**** Texto proporcionado

Alemania de Angela Merkel no renuncia a llevar la voz cantante. En un primer momento trató de imponerles a los socios comunitarios un reparto de los refugiados a los que sin la precaución de consultar previamente a los otros gobiernos había dado la bienvenida, pero que pronto amenazaron con causarle un problema político interno.

Luego, en vista de la oposición de los socios a ese reparto, se le ocurrió a su gobierno la solución de externalizar el problema que planteaban los solicitantes de asilo, encomendando su gestión a Turquía, país al que serían devueltos todos los que llegasen ilegalmente a Grecia para canjearlos por sirios ya en suelo turco, como si se tratase de mercancías intercambiables.

Para ello, ni ella ni sus socios tuvieron el menor empacho en declarar a Turquía como «país seguro» sin que les parecieran importarles lo más mínimo su conflicto con sus propios kurdos, el encarcelamiento de periodistas críticos como sospechosos de terrorismo o la represión de cualquier disidencia.

¡Cómo cambian las cosas! Hace sólo tres años, esa misma Merkel que, en su desesperación, ahora recurre al presidente Erdogan se decía horrorizada por la brutal intervención de la policía turca contra los ecologistas que se manifestaban pacíficamente en el parque Gezi, de Estambul, contra la construcción de un centro comercial.

Hoy no se escucha nada de eso a pesar de que la situación de los derechos humanos y los ataques contra la libertad de expresión se han agravado desde entonces en ese país miembro de la OTAN y a todas luces cada vez más islamizado.

********
**** Información registrada

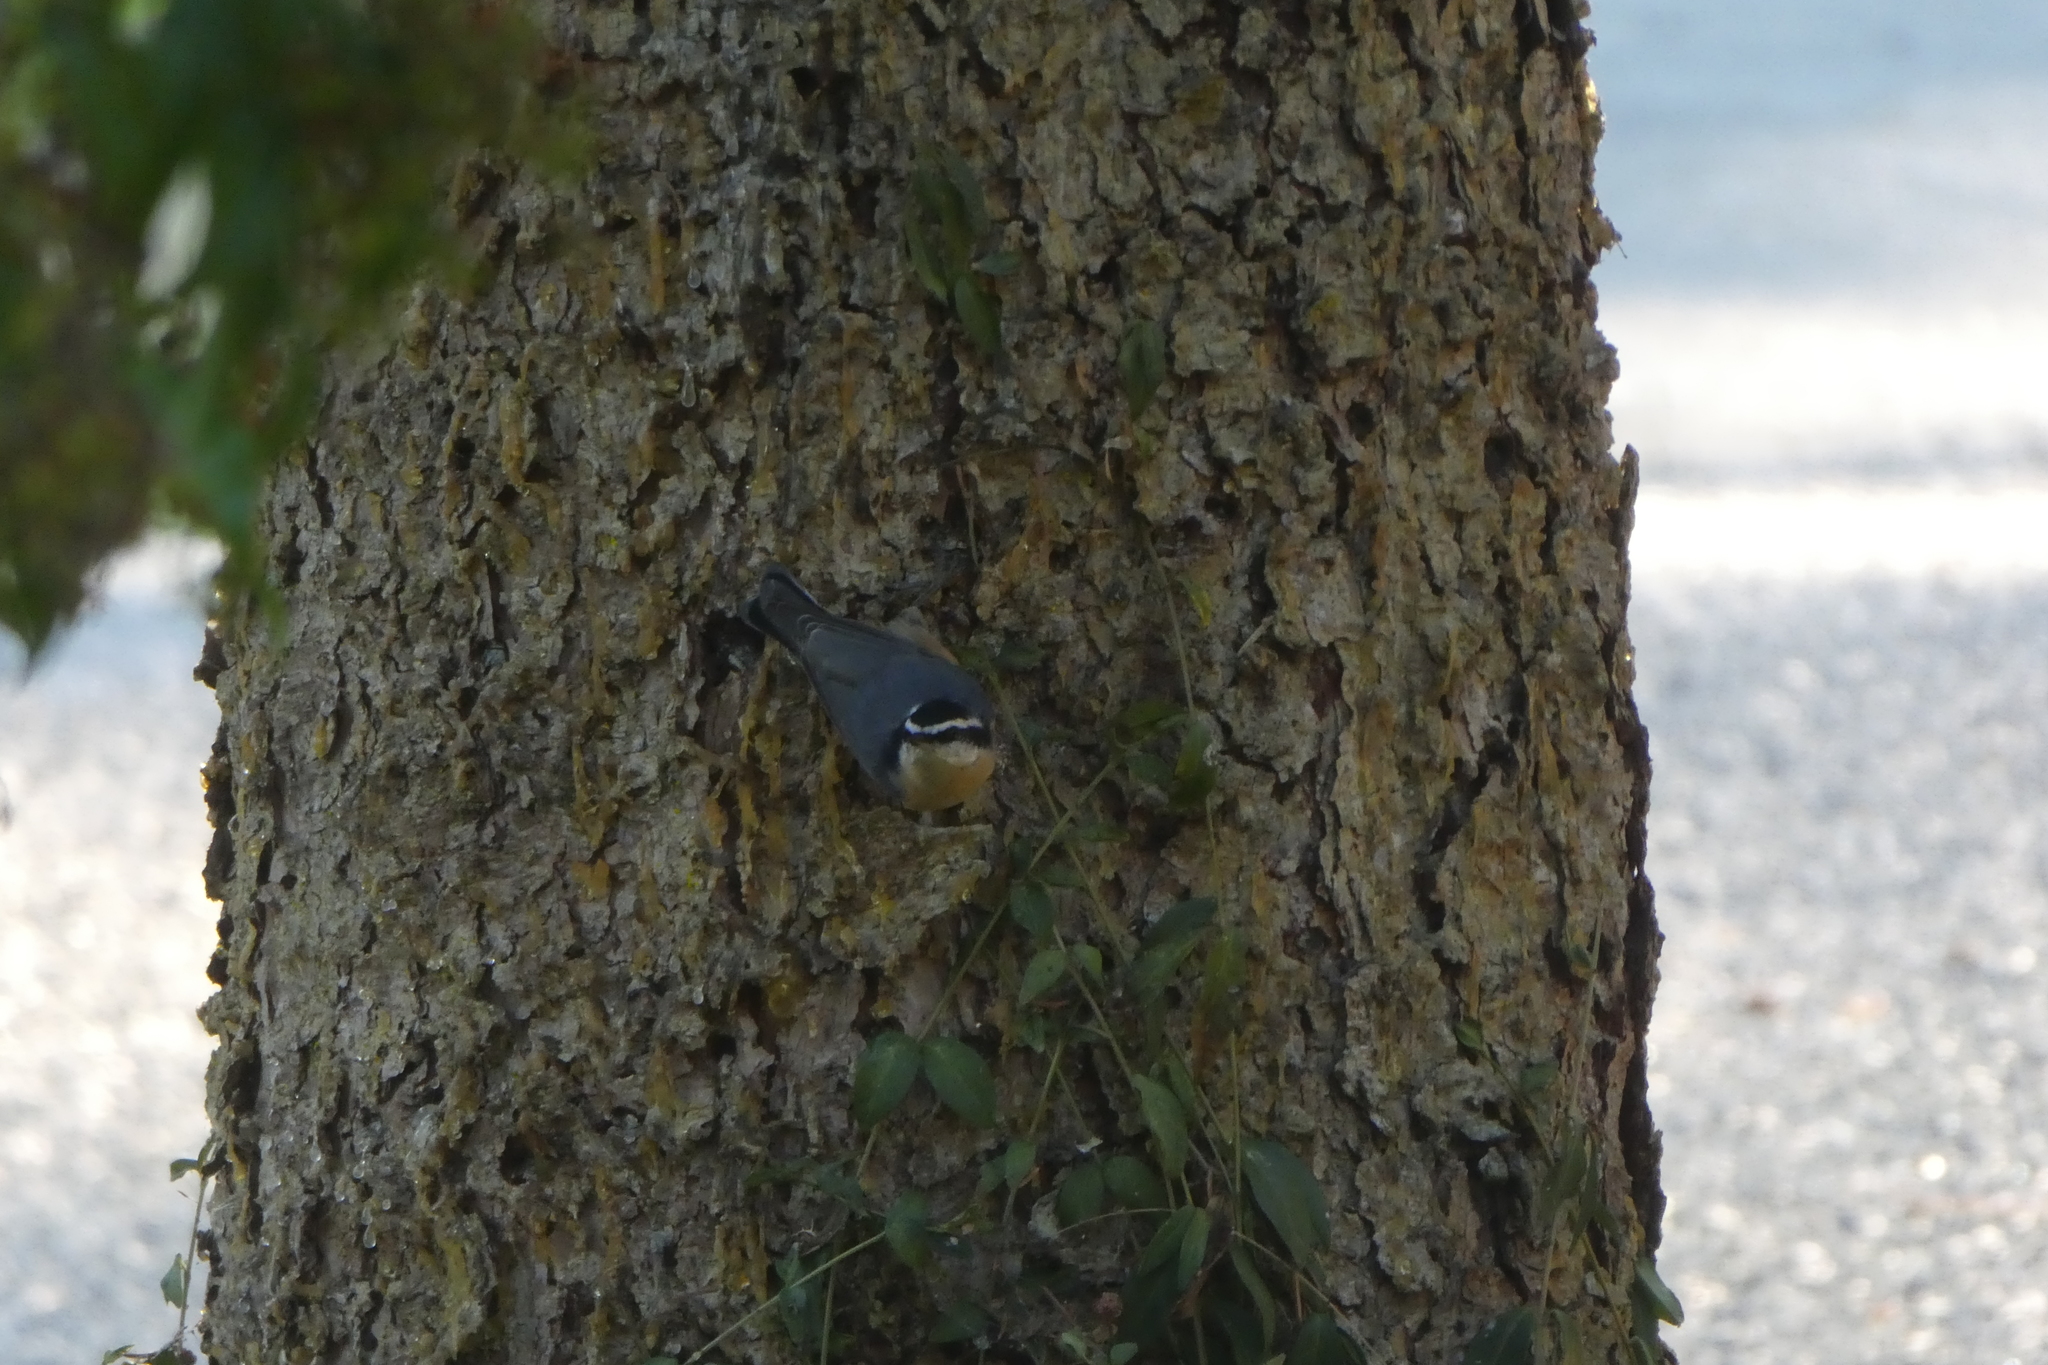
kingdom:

********

● Requisitos de la tarea:
**a)** Indica si cada una de estas afirmaciones concuerda con el texto sobre Merkel y Turquía: (i) Merkel consultó previamente a los otros gobiernos antes de dar la bienvenida a los refugiados; (ii) los ecologistas del parque Gezi se manifestaban contra la construcción de un centro comercial; (iii) la intervención policial en el parque Gezi ocurrió hace diez años. Para cada una, responde sí o no y cita literalmente las palabras del texto que lo deciden.
**b)** Transcribe sin cambios el fragmento del texto sobre Merkel y Turquía que comienza en las palabras «Luego, en vista» y termina después de las palabras «de cualquier disidencia.».

● Respuestas redactadas:
**a)**
(i) No: «sin la precaución de consultar previamente a los otros gobiernos».
(ii) Sí: «contra la construcción de un centro comercial».
(iii) No: «Hace sólo tres años».

**b)**
Luego, en vista de la oposición de los socios a ese reparto, se le ocurrió a su gobierno la solución de externalizar el problema que planteaban los solicitantes de asilo, encomendando su gestión a Turquía, país al que serían devueltos todos los que llegasen ilegalmente a Grecia para canjearlos por sirios ya en suelo turco, como si se tratase de mercancías intercambiables.

Para ello, ni ella ni sus socios tuvieron el menor empacho en declarar a Turquía como «país seguro» sin que les parecieran importarles lo más mínimo su conflicto con sus propios kurdos, el encarcelamiento de periodistas críticos como sospechosos de terrorismo o la represión de cualquier disidencia.